Le ministère de l’Éducation et Développement de la petite enfance de la province estime pour sa part que cela permettra d’offrir une « version améliorée » du programme.

« C'est un gros choc [surtout] quelques journées avant Noël », indique Mélanie Haché, mère d’un enfant autiste. Celle-ci craint aussi que la transition soit difficile pour les gens qui travaillaient dans ces six agences.

Danielle Pelletier, qui a le contrat de gérer le programme, croit pour sa part que ce remaniement aura des conséquences positives. « Je pense que les familles vont être contentes des changements », a indiqué la directrice générale du Centre d’intervention en autisme de Fredericton.

Mme Pelletier a tenu à se faire rassurante pour les parents. « On a prévu notre transition [et] les employés qui veulent travailler pour nous vont travailler pour nous », a-t-elle laissé entendre.

La réorganisation de l’administration du programme fait en sorte que les gens qui offrent des services aux enfants présentant un trouble du spectre de l’autisme perdent temporairement leur emploi et doivent poser leur candidature à nouveau. « Si on peut les assigner aux mêmes équipes, on va les assigner aux mêmes équipes. On va faire tout notre possible pour s'assurer que ce soit le plus positif pour tout l'monde...pour les employés et surtout pour les familles et les clients », a répondu la directrice du programme.

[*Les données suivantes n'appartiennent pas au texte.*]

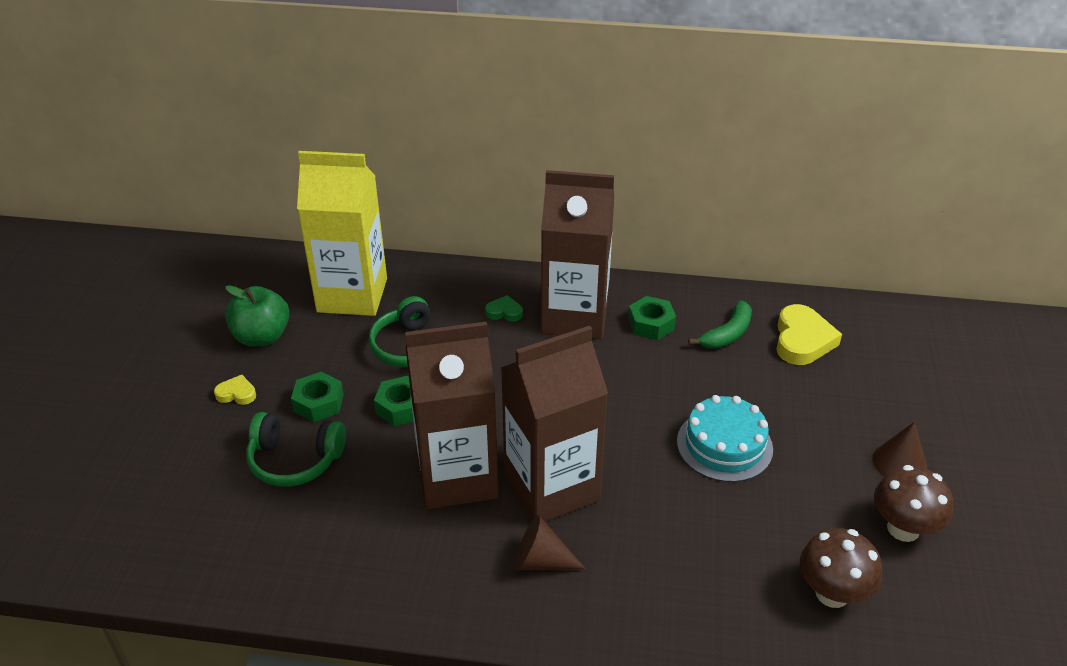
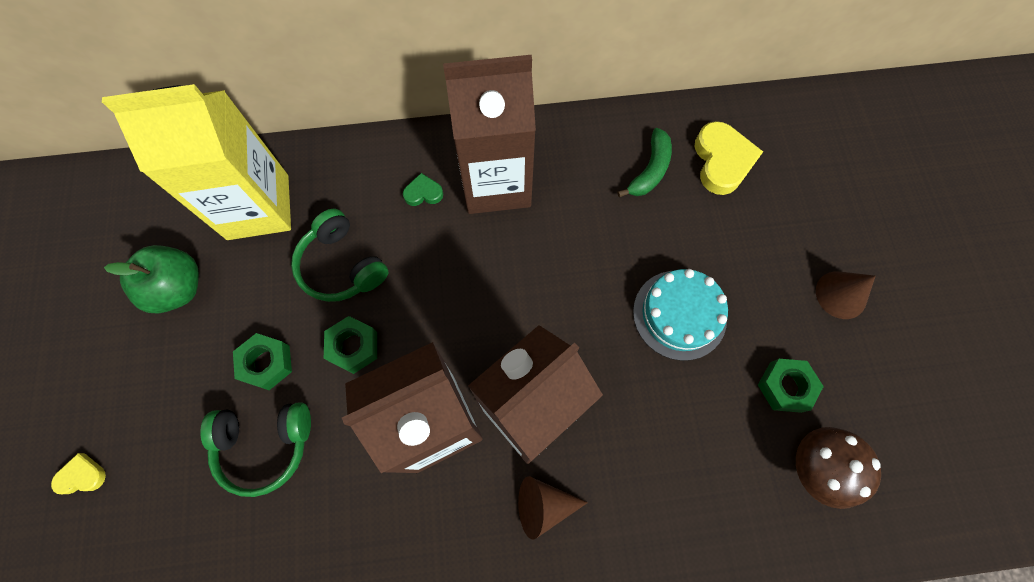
camera: 15 degrees left, 30 degrees up
(236, 393) = (176, 373): yellow heart -> yellow heart (82, 476)
(651, 324) = (573, 174): green nut -> green nut (785, 387)
(903, 528) = (859, 373): brown mushroom -> none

Nathalie Bryar gère elle aussi un centre où on offre des services aux enfants autistes. Elle s’est dite confiante que l’organisme de Mme Pelletier gère efficacement le dossier. « Peu importe où y vont habiter dans la province [les parents], y vont recevoir la même qualité de services », affirme-t-elle.

Les parents craignent tout de même que cette transition n’affecte leurs enfants, lesquels ont besoin de stabilité. Mme Haché se pose plusieurs questions, par exemple, à savoir quelle forme prendront dorénavant les services.